Exercise objective: Please set out each line below exactly as it stands, without the images.

[[ Data shown open ]]

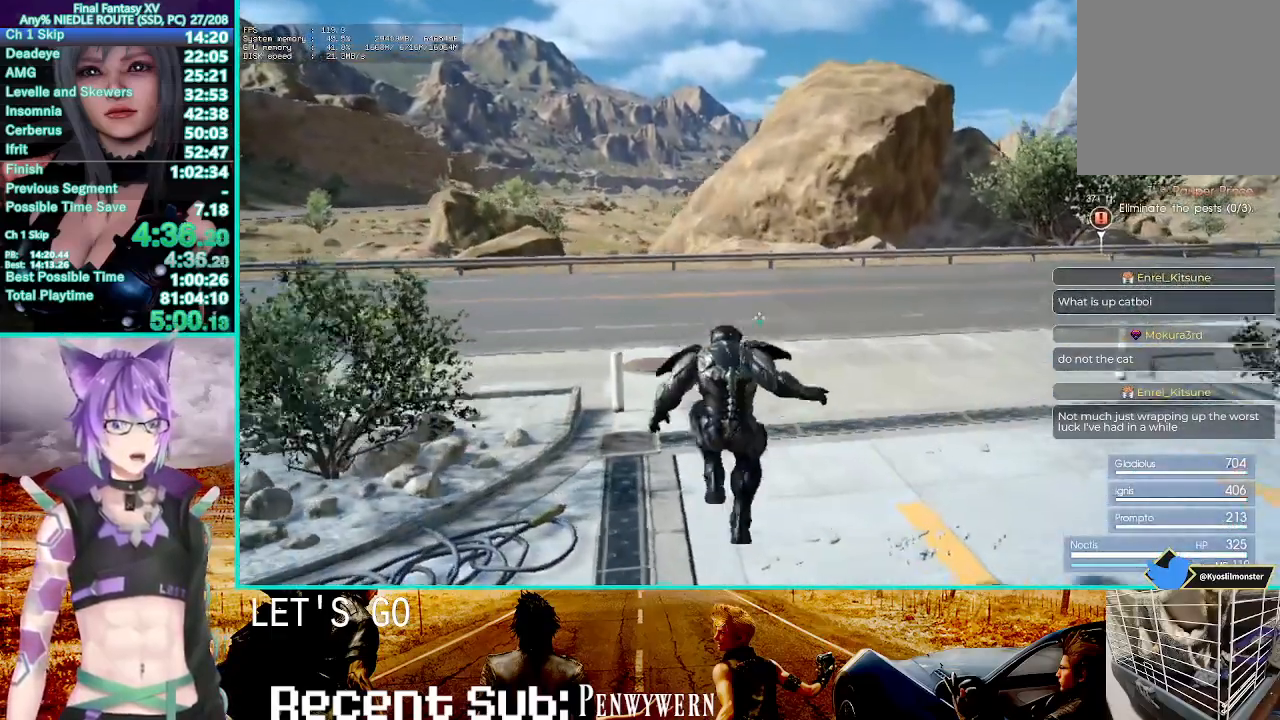
{"dt_ms": 500, "buttons": [], "left_stick": "up", "right_stick": "center", "events": []}
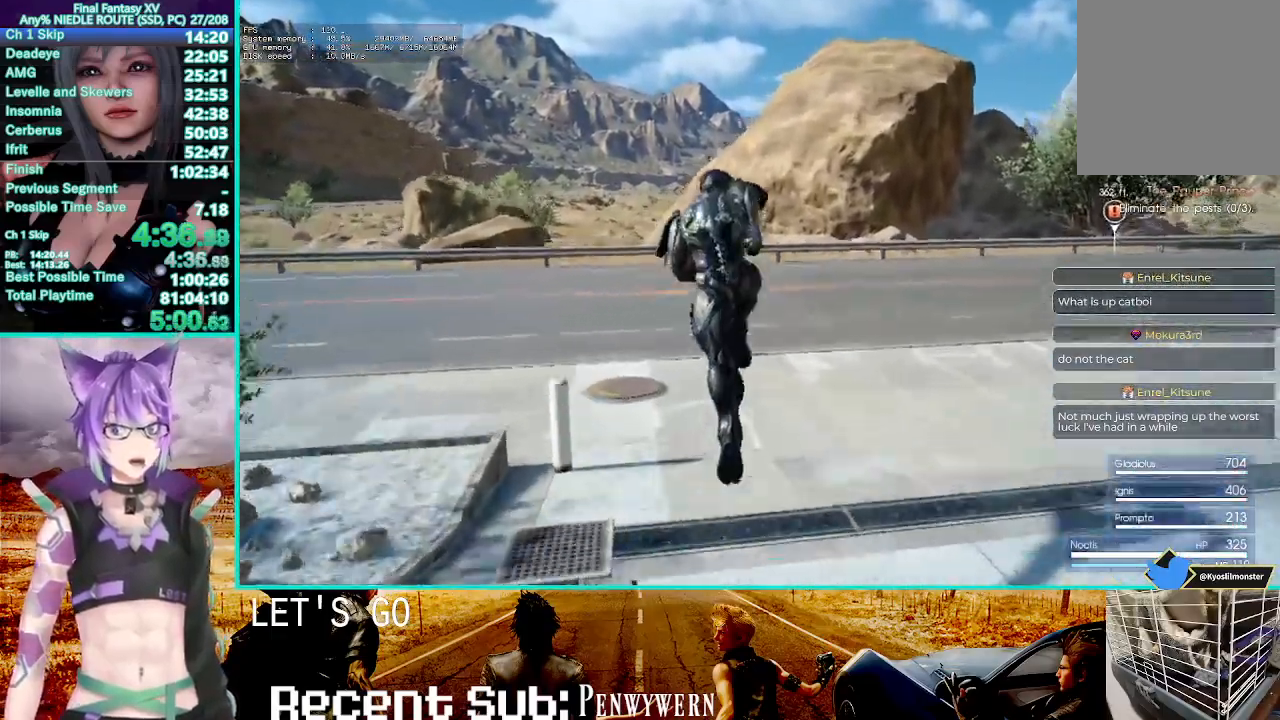
{"dt_ms": 500, "buttons": [], "left_stick": "up", "right_stick": "center"}
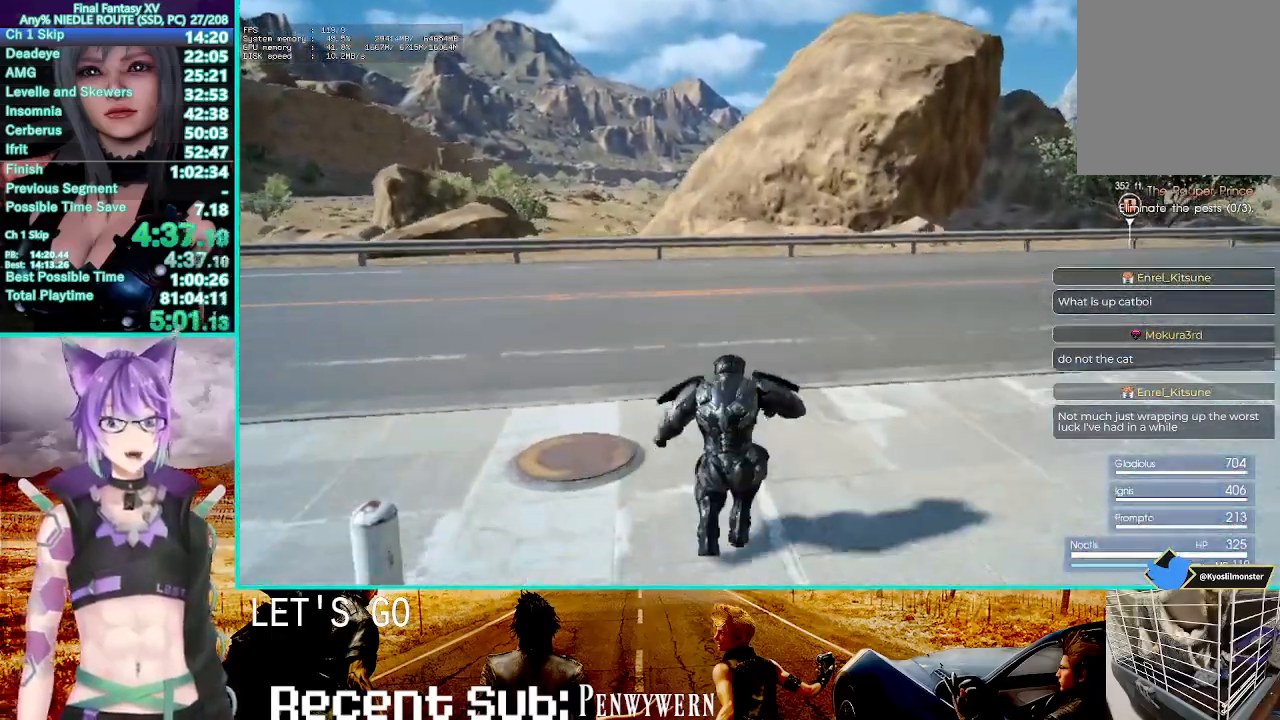
{"dt_ms": 500, "buttons": [], "left_stick": "up", "right_stick": "center", "events": [[317, "DPAD_LEFT", "down"], [467, "DPAD_LEFT", "up"]]}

[[ Data shown closed ]]

Written solution:
{"dt_ms": 500, "buttons": [], "left_stick": "up", "right_stick": "center", "events": []}
{"dt_ms": 500, "buttons": [], "left_stick": "up", "right_stick": "center"}
{"dt_ms": 500, "buttons": [], "left_stick": "up", "right_stick": "center", "events": [[317, "DPAD_LEFT", "down"], [467, "DPAD_LEFT", "up"]]}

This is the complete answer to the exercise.